Wednesday Q+A With Stephen Hadley

George W. Bush’s national security adviser on the Trump administration’s foreign policy.

Stephen Hadley
LBJ Library photo by Jay Godwin
May 16, 2017, 8 p.m.

After serving in three administrations, including as national security adviser during President George W. Bush’s second term, Stephen Hadley is now the chairman of the United States Institute of Peace. Hadley spoke with Adam Wollner about North Korea, Afghanistan, and President Trump’s first foreign trip.

What should the U.S. response be to North Korea’s latest missile test?

I think the administration has done a good job of setting the table for developing a policy on North Korea. It has made clear we are going to break from the policies of the past. … The activities we have done in terms of ship movements and moving the THAAD [Terminal High Altitude Area Defense] radar into South Korea have been useful signals to North Korea that we are prepared to deter and protect against their emerging capabilities. But I think they’ve also gotten the Chinese’s attention that this is a real national security priority for us.

What should the next steps be?

There needs to be a conversation with the governments in Seoul and Japan, so that the three countries can get on the same page. And then of course we need to enlist the Chinese and the Russians in whatever policy we come up with. … But the kinds of things we need to do to prepare to deter and defend against North Korea are exactly the things the Chinese will not like. They will increase the American military profile in the region. So I think that actually puts pressure on the Chinese to pressure the North Koreans. … They certainly have more leverage than they have been willing to use. … The Chinese, I think, have been increasingly concerned about this regime.

The Trump administration is weighing whether to send more troops to Afghanistan. Is that the answer for the U.S. in that region?

We have always started talking about a security strategy without talking enough about the political strategy. We need a strategy that is going to help the Afghan government enhance its legitimacy and win the support of its own people. … There needs to be a political strategy for the broad reconciliation among all aspects of Afghan society, including the Taliban. In order to stabilize this situation and give the Taliban some incentive to be willing to participate in some kind of political settlement, we need help stabilize the security situation. We need to enhance our train-and-equip mission to help the Afghan forces stabilize the situation and begin to change the dynamic. … I think that is doable with a very modest increase in the U.S. military presence there. … It needs to be an integrated strategy, with political and economic elements, but I think there is a security piece that is important.

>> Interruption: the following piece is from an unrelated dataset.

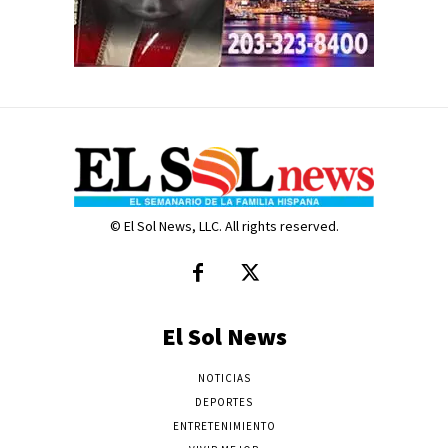
© El Sol News, LLC. All rights reserved.
El Sol News
NOTICIAS
DEPORTES
ENTRETENIMIENTO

Trump is set to embark on his first foreign trip as president this week. What does he need to accomplish?

I think it is important that he make a good impression. … He needs to kind of stick to the script, have a dignified, organized, and focused trip, and try to avoid the kind of incidents that would detract from the trip. Show a little spontaneity in terms of who he is, but pretty much stick to the script, be presidential, deal with the business at hand, and recognize that the whole world is watching.

Trump isn’t known for sticking to the script. Can he actually do that for the entire trip?

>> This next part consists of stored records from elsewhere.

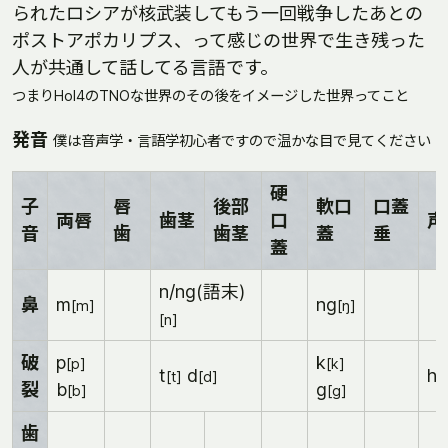
られたロシアが核武装してもう一回戦争したあとの
ポストアポカリプス、って感じの世界で生き残った
人が共通して話してる言語です。
つまりHoI4のTNOな世界のその後をイメージした世界ってこと
発音
僕は音声学・言語学初心者ですので温かな目で見てください
硬
子
唇
後部
軟口
口蓋
両唇
歯茎
口
声
音
歯
歯茎
蓋
垂
蓋
n/ng(語末)
鼻
m
ng
[m]
[ŋ]
[n]
破
p
k
[p]
[k]
t
d
hh
[t]
[d]
裂
b
g
[b]
[g]
歯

Sure. If he wants to do it, he clearly can.

What do you make of the proposed budget cuts to the State Department and foreign-aid programs?

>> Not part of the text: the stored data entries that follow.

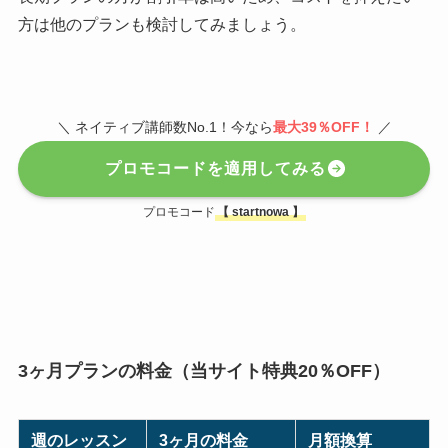
方は他のプランも検討してみましょう。
＼ ネイティブ講師数No.1！今なら
最大39％OFF！
／
プロモコードを適用してみる
プロモコード
【
startnowa
】
3ヶ月プランの料金（当サイト特典20％OFF）
週のレッスン
3ヶ月の料金
月額換算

These are important programs to the country. Government generally, and that would include those programs, can be made more effective and more efficient. So reorganization, steps to enhance the effectiveness of our nonmilitary aspects of our power, our diplomacy, our development, our democracy promotion—that’s all fine. The kind of across-the-board, seemingly arbitrary, deep cuts risk really throwing the baby out with the bathwater.

Are you concerned by the slow pace at which Trump is producing nominees for the positions at the State and Defense departments?

There normally is a transition period of six to eight months for a new administration to come in. Because of how this administration came to power, that transition period is going to be longer. It will probably take a year before they’re going to have their people, their processes, and their policies in place.